Except, you know, I have a migraine, and all this pain, and my brain has had enough, but the pharmacy is open every day, so I can just go get meds whenever, right? I would bang my head against something, but at least part of this migraine is a concussion from doing just that, which is how I know the Mirena anxiety is not normal.

If anything, I’m just exhausted, ready for the fog to come back down and everything to go back to being carefully, precariously balanced.
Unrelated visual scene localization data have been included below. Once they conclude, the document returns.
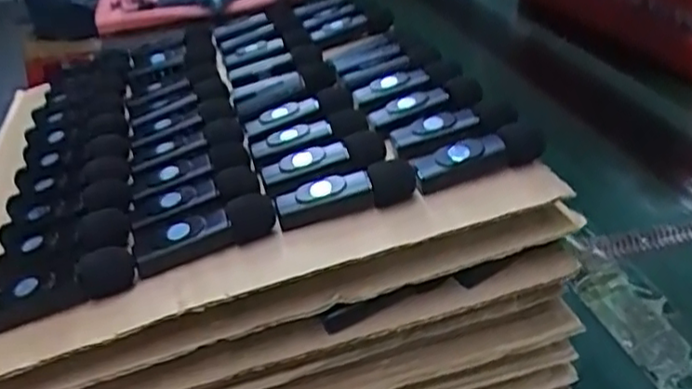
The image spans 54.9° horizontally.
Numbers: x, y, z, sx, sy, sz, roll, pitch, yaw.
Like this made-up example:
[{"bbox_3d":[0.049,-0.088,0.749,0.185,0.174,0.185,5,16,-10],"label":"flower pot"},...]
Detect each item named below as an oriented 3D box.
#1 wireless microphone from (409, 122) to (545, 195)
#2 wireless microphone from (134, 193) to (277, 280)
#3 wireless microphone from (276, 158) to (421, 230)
[{"bbox_3d":[0.061,-0.018,0.312,0.059,0.021,0.016,-8,30,-4],"label":"wireless microphone"},{"bbox_3d":[-0.063,0.017,0.298,0.063,0.019,0.016,-15,32,-16],"label":"wireless microphone"},{"bbox_3d":[0.001,-0.001,0.306,0.064,0.020,0.016,-11,31,-10],"label":"wireless microphone"}]

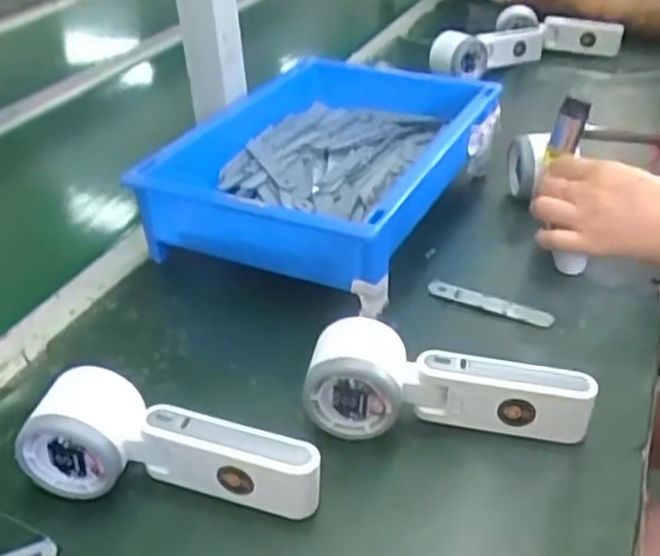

(I feel like taking a note, next time, that says “If I was a drug addict, I wouldn’t be dragging myself here to ask for painkillers that are legal over the counter medication. First, I would take all the Endone that I’ve been prescribed and haven’t touched because I’m allergic to an inactive ingredient, then I would call my ex-boyfriend whom I dumped because he wanted to put me on ecstasy and move me into a cage in his bedroom, and I would offer to trade him sex for drugs that actually work. He would say yes, and I would be too out of it to care what he did, and then you’d see me back here as a both an addict and a domestic violence victim. I would really prefer to avoid that outcome by taking this medication which only barely makes the pain so I only notice it most of the time instead of all the time, and which is the only thing I have access to which doesn’t make thing worse. I can promise you my use is being monitored by two medical professionals and that if I had a choice I would not take it, however if I do not take it I will be in so much pain I will not be able to function. Please note that exposure to high levels of pain over time actually affects the way the brain interprets pain signals and it is generally considered better to dull pain rather than encourage an outcome where pain sensitivity is increased. I have experienced this pain for thirteen years now, and chronic pain is usually diagnosed at 6 months.”
I don’t think it would actually work, but it would probably be amusing to me, if my brain was up to that at some point. Not today. I don’t even know if this entry makes sense or has a point.)